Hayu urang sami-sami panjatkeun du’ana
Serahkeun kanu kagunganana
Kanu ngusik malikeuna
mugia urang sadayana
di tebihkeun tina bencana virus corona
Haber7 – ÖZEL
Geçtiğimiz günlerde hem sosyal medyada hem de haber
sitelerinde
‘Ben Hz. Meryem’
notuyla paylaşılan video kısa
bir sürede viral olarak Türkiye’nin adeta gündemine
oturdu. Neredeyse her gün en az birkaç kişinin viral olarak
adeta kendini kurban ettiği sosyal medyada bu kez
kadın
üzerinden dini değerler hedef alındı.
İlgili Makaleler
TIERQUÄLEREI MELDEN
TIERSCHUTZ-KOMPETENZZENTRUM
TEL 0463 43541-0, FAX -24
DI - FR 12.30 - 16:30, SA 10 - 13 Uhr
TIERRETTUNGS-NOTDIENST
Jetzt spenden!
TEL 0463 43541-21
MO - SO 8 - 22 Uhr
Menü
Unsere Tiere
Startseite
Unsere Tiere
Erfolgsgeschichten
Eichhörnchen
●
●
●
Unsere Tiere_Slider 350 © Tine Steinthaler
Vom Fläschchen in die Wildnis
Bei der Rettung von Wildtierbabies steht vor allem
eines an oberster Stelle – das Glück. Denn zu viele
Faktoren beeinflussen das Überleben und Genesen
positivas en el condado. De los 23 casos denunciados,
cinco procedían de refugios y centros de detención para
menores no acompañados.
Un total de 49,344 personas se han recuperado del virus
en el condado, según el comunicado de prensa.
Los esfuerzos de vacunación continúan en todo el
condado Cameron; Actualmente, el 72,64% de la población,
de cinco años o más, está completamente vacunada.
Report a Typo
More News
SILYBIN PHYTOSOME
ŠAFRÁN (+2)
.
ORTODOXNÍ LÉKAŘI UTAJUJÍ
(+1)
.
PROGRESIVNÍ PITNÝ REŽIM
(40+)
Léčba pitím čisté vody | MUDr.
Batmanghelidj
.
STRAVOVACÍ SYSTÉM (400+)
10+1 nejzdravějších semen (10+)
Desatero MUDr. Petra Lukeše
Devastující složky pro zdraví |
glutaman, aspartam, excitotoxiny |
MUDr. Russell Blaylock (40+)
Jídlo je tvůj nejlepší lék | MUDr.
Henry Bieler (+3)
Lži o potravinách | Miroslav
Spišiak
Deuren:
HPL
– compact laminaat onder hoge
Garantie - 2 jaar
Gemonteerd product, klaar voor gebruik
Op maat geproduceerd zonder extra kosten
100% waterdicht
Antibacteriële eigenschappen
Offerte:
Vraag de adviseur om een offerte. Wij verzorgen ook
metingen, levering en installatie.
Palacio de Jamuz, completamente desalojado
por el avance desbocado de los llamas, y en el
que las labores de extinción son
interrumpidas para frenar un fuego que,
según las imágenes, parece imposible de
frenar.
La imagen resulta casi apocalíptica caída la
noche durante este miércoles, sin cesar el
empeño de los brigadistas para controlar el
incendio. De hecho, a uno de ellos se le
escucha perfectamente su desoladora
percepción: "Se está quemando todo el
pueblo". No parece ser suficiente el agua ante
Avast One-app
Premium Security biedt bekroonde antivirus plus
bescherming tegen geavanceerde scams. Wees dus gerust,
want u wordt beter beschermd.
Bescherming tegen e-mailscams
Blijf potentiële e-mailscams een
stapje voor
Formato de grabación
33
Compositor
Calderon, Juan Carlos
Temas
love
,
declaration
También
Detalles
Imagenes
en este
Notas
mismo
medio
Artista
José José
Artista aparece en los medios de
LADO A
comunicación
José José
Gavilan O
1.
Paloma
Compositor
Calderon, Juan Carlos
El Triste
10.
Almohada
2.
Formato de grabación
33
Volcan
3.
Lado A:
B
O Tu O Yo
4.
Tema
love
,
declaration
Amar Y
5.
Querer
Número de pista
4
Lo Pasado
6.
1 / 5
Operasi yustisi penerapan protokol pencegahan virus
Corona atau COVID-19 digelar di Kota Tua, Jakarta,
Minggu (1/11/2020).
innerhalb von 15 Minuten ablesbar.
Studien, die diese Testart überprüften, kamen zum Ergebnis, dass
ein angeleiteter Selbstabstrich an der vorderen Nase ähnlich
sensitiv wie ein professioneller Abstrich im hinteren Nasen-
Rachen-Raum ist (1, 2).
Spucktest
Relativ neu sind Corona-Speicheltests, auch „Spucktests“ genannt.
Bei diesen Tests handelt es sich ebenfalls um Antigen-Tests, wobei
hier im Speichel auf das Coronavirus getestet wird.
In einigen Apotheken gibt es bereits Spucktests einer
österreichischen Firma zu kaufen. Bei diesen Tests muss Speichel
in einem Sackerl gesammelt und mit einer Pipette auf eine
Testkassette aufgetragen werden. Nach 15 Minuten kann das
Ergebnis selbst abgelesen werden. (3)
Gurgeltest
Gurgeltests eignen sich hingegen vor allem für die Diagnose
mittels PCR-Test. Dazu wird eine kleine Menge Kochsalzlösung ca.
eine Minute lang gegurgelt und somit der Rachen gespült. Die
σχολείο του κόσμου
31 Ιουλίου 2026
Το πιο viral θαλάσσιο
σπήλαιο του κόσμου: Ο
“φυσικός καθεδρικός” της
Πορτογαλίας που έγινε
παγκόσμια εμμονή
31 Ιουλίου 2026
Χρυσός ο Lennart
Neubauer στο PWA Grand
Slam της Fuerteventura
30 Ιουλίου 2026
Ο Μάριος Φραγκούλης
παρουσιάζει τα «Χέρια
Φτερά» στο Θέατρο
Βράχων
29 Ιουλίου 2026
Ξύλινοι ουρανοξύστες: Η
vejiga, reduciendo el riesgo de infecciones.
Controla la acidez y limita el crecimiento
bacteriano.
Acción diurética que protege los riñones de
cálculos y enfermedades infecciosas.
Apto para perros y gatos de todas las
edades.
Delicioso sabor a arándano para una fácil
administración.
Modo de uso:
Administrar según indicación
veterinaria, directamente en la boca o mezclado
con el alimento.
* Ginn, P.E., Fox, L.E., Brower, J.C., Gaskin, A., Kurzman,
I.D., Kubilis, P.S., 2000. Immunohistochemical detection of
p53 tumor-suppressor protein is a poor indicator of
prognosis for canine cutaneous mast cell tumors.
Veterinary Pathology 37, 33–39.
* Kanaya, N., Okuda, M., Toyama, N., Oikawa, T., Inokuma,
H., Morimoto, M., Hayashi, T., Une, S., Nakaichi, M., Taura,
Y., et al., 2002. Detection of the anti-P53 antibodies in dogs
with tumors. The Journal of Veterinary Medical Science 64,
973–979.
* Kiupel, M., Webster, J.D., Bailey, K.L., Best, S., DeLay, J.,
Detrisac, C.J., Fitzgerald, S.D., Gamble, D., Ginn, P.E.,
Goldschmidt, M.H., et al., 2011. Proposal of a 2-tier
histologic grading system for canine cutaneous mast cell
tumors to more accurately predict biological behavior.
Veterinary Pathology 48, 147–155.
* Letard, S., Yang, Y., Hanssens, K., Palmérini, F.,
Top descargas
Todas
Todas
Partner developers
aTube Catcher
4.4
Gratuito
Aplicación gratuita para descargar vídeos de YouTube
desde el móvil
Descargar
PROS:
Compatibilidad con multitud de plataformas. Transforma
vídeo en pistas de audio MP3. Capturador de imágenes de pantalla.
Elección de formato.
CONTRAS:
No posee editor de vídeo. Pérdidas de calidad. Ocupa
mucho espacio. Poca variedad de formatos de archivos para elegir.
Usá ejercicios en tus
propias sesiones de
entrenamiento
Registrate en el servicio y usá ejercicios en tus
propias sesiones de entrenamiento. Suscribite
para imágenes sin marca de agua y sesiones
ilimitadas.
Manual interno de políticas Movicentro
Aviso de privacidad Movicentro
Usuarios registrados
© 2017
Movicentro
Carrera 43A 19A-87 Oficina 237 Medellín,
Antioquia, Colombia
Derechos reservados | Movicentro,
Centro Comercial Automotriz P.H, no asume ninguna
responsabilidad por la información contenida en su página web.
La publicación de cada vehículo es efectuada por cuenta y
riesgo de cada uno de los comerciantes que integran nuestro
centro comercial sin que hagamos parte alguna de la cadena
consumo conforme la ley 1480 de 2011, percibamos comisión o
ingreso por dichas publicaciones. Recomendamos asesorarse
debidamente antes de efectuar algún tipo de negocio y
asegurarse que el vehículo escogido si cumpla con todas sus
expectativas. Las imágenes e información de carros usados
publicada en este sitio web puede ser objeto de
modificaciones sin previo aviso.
______________________________
• TASK DESCRIPTION:
Word for word, restate the lines of the listing above starting at the line with "ein angeleiteter Selbstabstrich" and ending at the line with "Το πιο viral θαλάσσιο", and nothing outside them.

• ANSWER SECTION:
ein angeleiteter Selbstabstrich an der vorderen Nase ähnlich
sensitiv wie ein professioneller Abstrich im hinteren Nasen-
Rachen-Raum ist (1, 2).
Spucktest
Relativ neu sind Corona-Speicheltests, auch „Spucktests“ genannt.
Bei diesen Tests handelt es sich ebenfalls um Antigen-Tests, wobei
hier im Speichel auf das Coronavirus getestet wird.
In einigen Apotheken gibt es bereits Spucktests einer
österreichischen Firma zu kaufen. Bei diesen Tests muss Speichel
in einem Sackerl gesammelt und mit einer Pipette auf eine
Testkassette aufgetragen werden. Nach 15 Minuten kann das
Ergebnis selbst abgelesen werden. (3)
Gurgeltest
Gurgeltests eignen sich hingegen vor allem für die Diagnose
mittels PCR-Test. Dazu wird eine kleine Menge Kochsalzlösung ca.
eine Minute lang gegurgelt und somit der Rachen gespült. Die
σχολείο του κόσμου
31 Ιουλίου 2026
Το πιο viral θαλάσσιο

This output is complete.